Two joint partners in Kenya’s quest for oil in Turkana have quit the project, exerting new pressure on the main operator Tullow Oil, which has been unable to take the exercise off the ground after the British oil explorer ran out of cash.
Africa Oil says it abandoned the Kenya project, opting to concentrate in regions with high petroleum potential while Total withdrew barely months after it said it was considering other options to monetise its stake.
The duo owned a 25 percent stake apiece in blocks 10BB, 13T and 10BA in the South Lokichar Basin, and their exit leaves the cash-strapped Tullow Oil to solely continue with the venture.

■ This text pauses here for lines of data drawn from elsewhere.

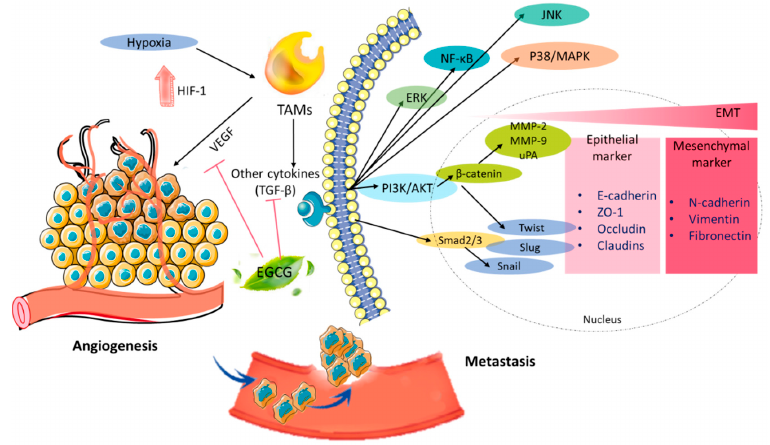
Figure 2. Molecular mechanisms of EGCG inhibition of angiogenesis and metastasis. EGCG downregulated the expressions of HIF-1 and multiple signal pathways, such as the PI3K/AKT, NF- κ B, and MAPK signaling pathways, to inhibit angiogenesis and metastasis. PI3K, phosphoinositide-3-kinase; AKT, protein kinase B; HIF-1, hypoxia-inducible factor 1; VEGF, vascular endothelial growth factor; TAMs, tumor-associated macrophages; TGF- β , transforming growth factor-beta; and NF- κ B, nuclear factor- κ B.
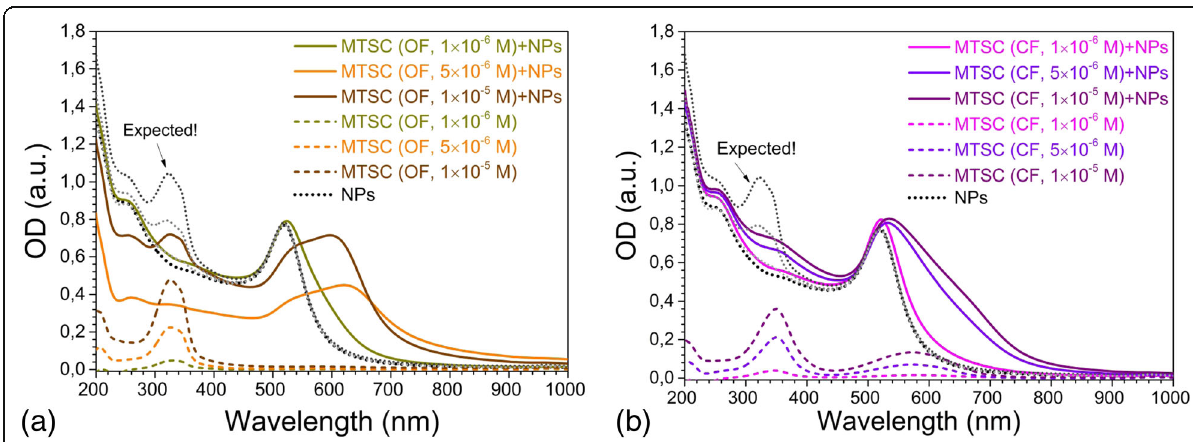
Fig. 3 Changes in absorption spectra of gold nanoparticles influenced by C5F-MTSC in OF ( a ) and CF ( b ); dotted lines show the spectra of C5F-MTSC in control measurements. The volume ratio of water to ethanol was equal to 4:1. The DAE concentrations were C DAE =1×10 − 6 , 5×10 − 6 , 1×10 − 5 M. The concentration of gold C Au =2×10 − 4 M was constant for all series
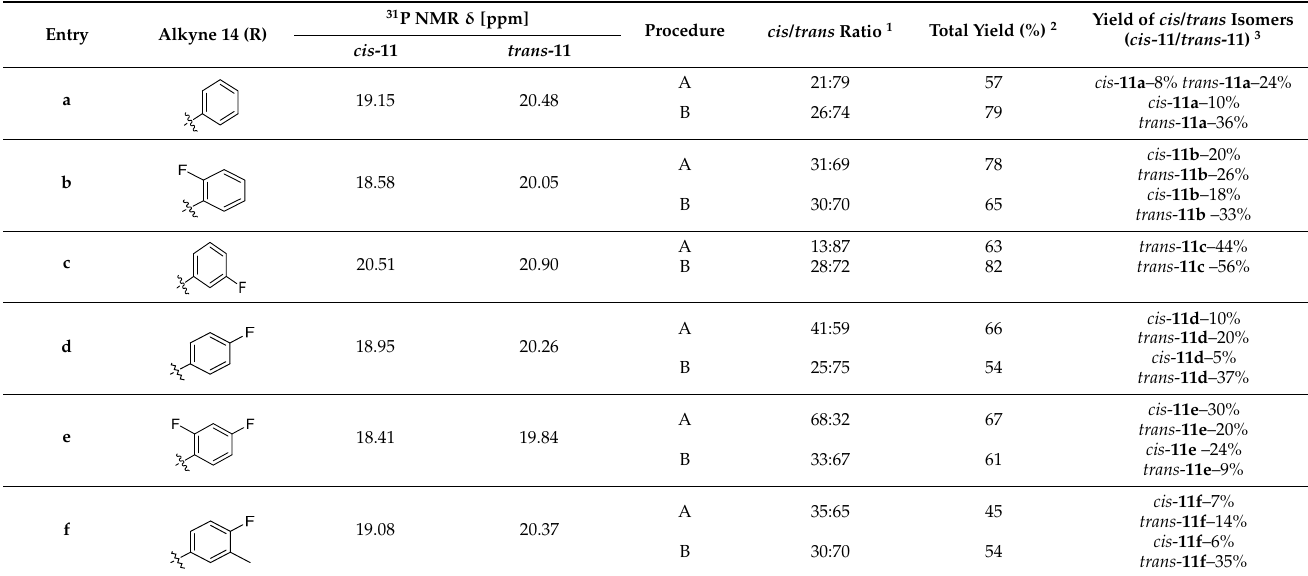
isomers and mixtures of isomers after column chromatography. 3 Yield of pure isomers obtained after chromatographic purification. Table 2. Cycloaddtion of nitrone 13 with arylalkynes 14 .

The twin exits have left Tullow with full ownership of the three blocks at a time when concerns over its viability are mounting.
“We have taken the decision to exit our Kenya concessions as our strategy has shifted to focus on production and high potential exploration opportunities, including our Orange Basin portfolio where we are now appraising the exciting Venus discovery, offshore Namibia,” said Africa Oil President and chief executive Keith Hill on Tuesday.
TotalEnergies had at the end of last year indicated plans to dispose of its stake, as doubts lingered on Kenya’s ambition to join the league of oil exporting nations.
“In Kenya, TotalEnergies holds interests in onshore permits (10BA, 10BB and 13T). On Blocks 10BB and 13T, TotalEnergies is studying the different options to monetise the oil discoveries made,” the firm said in a trading update last December.
The two developments are the closest that major stakeholders in Kenya’s oil project have come to question the volume of the country’s oil reserves, which Tullow and Africa Oil discovered in 2012.